Des vies sur le fil

Les chemins de la précarité souvent sinueux. Histoires familiales et accidents de la vie interagissent la plupart du temps. Comment s’en sortir ?

Devenir précaire n’est ni une voie unique, ni un processus aléatoire. Si la précarisation est souvent évoquée comme un basculement brusque ou une chute violente dans la précarité, l’idée d’un monde des précaires homogène et déconnecté des autres sphères sociales est erronée. Les « chemins de la précarité » sont divers et souvent tortueux, comme le montre l’analyse des processus de déclassement et de précarisation, saisis par les trajectoires individuelles.

Une enquête collective réalisée en 2012 1, qui visait à questionner le rapport au politique des précaires dans le cadre de l’élection présidentielle, a permis de recueillir les récits de vie de 114 individus. Ils ont été rencontrés dans le cadre de structures d’aide sociale dont ils dépendaient à des degrés divers (structures d’accueil de jour, distributions de colis alimentaires, commerces solidaires, structures d’hébergement et d’insertion sociale) à Paris, Bordeaux et Grenoble.

En hériter ou basculer dans la précarité ?

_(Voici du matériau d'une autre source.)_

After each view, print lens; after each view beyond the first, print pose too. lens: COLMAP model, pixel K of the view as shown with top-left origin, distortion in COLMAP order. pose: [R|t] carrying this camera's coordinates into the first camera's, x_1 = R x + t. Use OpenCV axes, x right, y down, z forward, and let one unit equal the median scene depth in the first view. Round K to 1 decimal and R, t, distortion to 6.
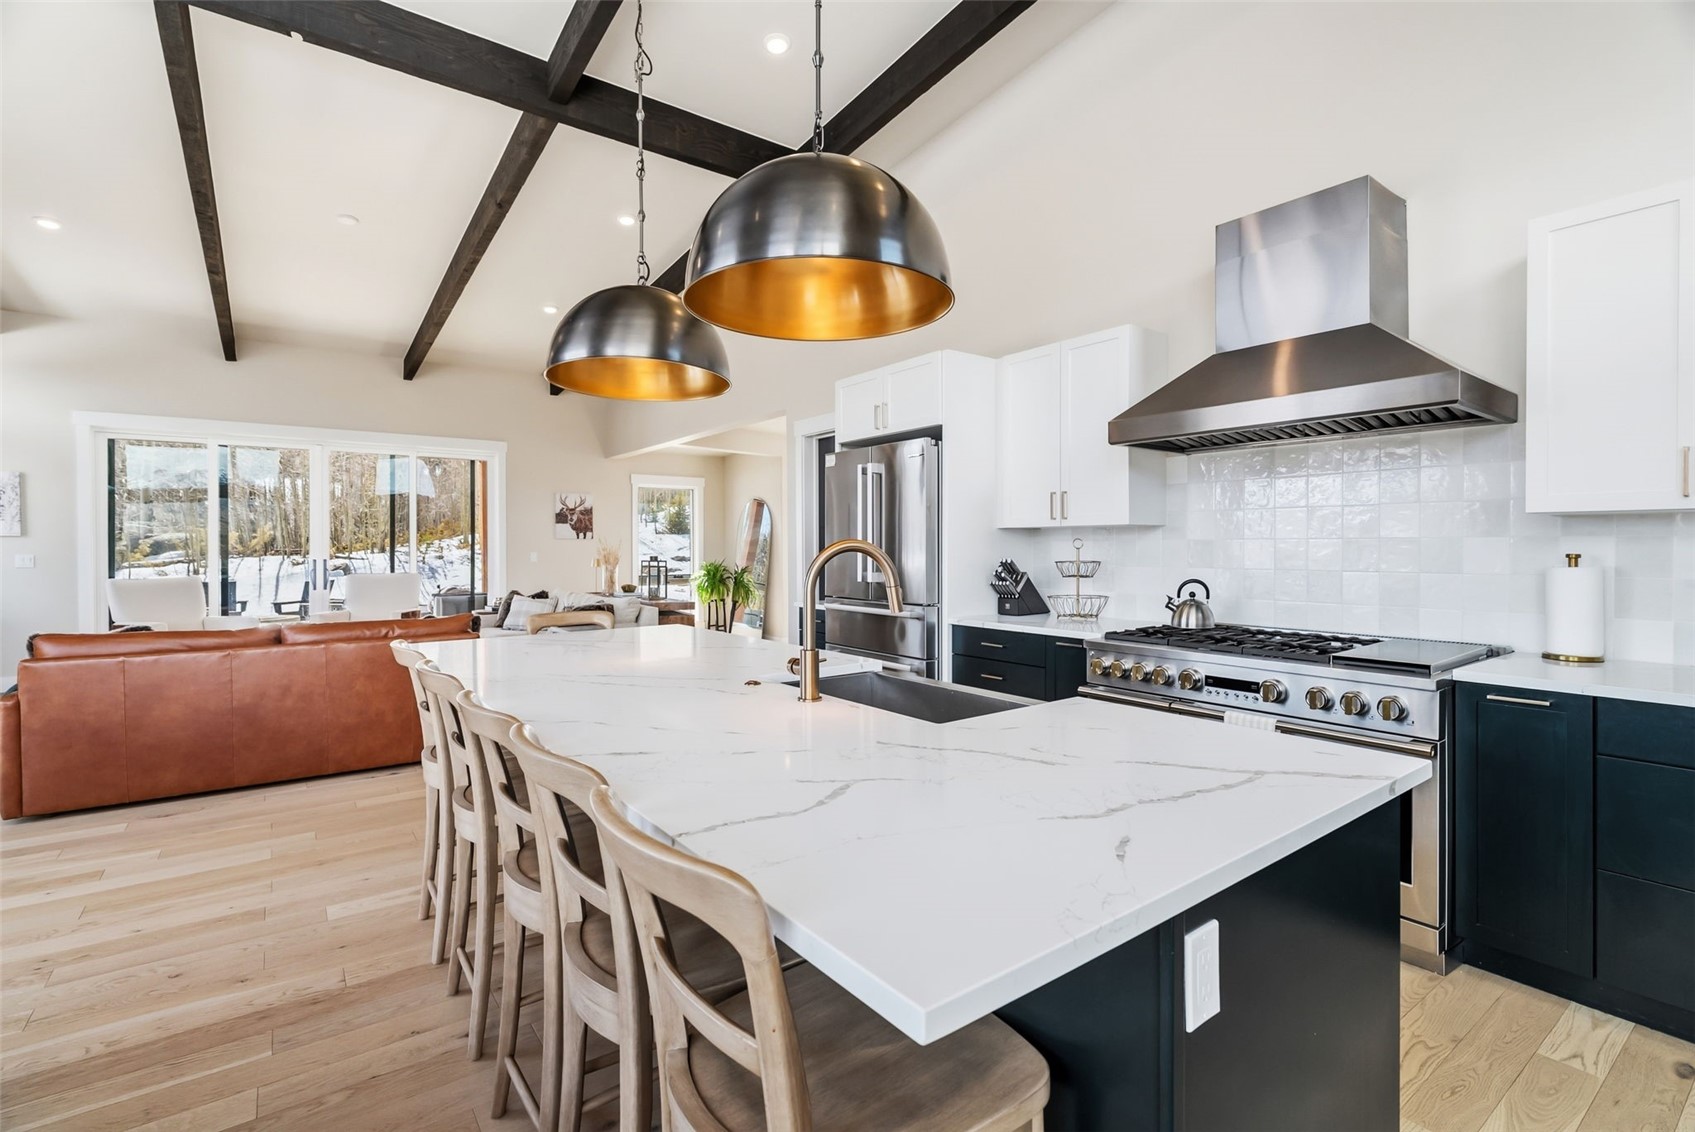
lens RADIAL K [[787.8, 0, 847.5], [0, 787.8, 566.0], [0, 0, 1]] dist [-0.004472, 0.005408]
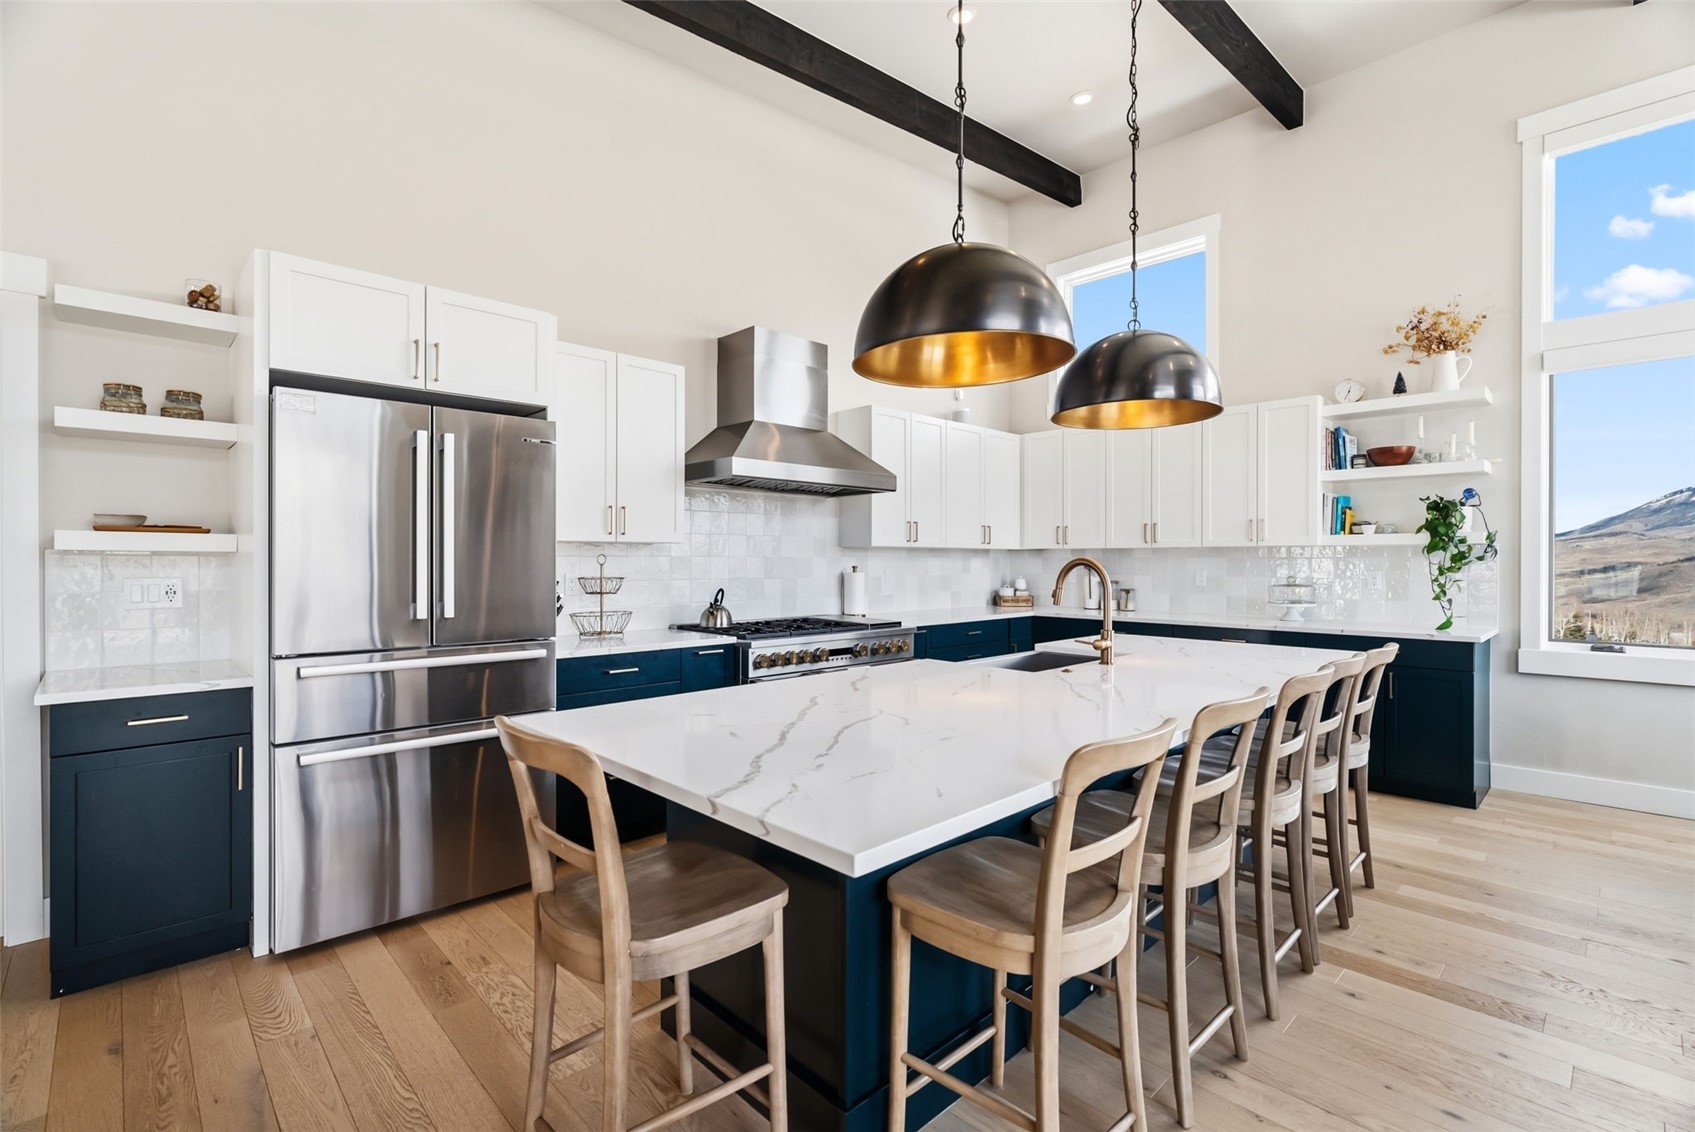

L’étude des entretiens permet de mieux comprendre comment on devient précaire dans les années 2010, dans un contexte où la crise financière et économique a contribué à déstabiliser davantage des trajectoires déjà fragiles. Si la précarité est parfois « héritée » de l’histoire familiale et pèse sur les trajectoires dès l’enfance, on y bascule aussi suite à des accidents professionnels, de santé, ou familiaux, dont les effets ont tendance à interagir de manière cumulative ou consécutive.

Certaines trajectoires sont marquées par la précarité dès le départ. Elle est en quelque sorte « héritée ». Le parcours des personnes concernées est influencé par la pauvreté des parents et l’instabilité familiale. Par exemple, s’y retrouvent des épisodes de maltraitance, des violences, le passage par des foyers ou d’autres institutions, des problèmes de santé ou l’absence de formation. Les individus concernés ne parviennent pas à stabiliser leur situation par la suite, notamment à s’insérer durablement dans le monde du travail. Le cumul de handicaps dès le départ fragilise sur le long terme. Le moindre événement difficile devient un coup dur qui peut précariser durablement. Les points d’inflexion, allant de la perte d’emploi à la perte de logement, sont d’autant plus nombreux et la précarisation d’autant plus importante.

publicité

Pourtant, dans de nombreux cas, la précarité de départ influence moins la vie ultérieure des individus. La précarisation peut aussi intervenir plus tard dans les parcours de vie. Près d’un quart des enquêtés a poursuivi ses études jusqu’au baccalauréat, voire au-delà. Un peu moins d’un quart exerce toujours un emploi. La majorité a vécu en couple et près des deux tiers ont eu des enfants, même si le contact avec eux est souvent rompu.

Le basculement dans la précarité se fait parfois brutalement. Cette situation laisse aux enquêtés le sentiment d’avoir vécu un « avant » (une situation stable) et un « après », caractérisé par la précarité. C’est le cas de ceux qui avaient une situation financière confortable. Le basculement entraîne une transformation complète et profonde des modes de vie. La vie d’avant est évoquée avec nostalgie et regret tandis que la situation actuelle est assimilée à une condition de survie à laquelle il est difficile de trouver un sens auquel se raccrocher.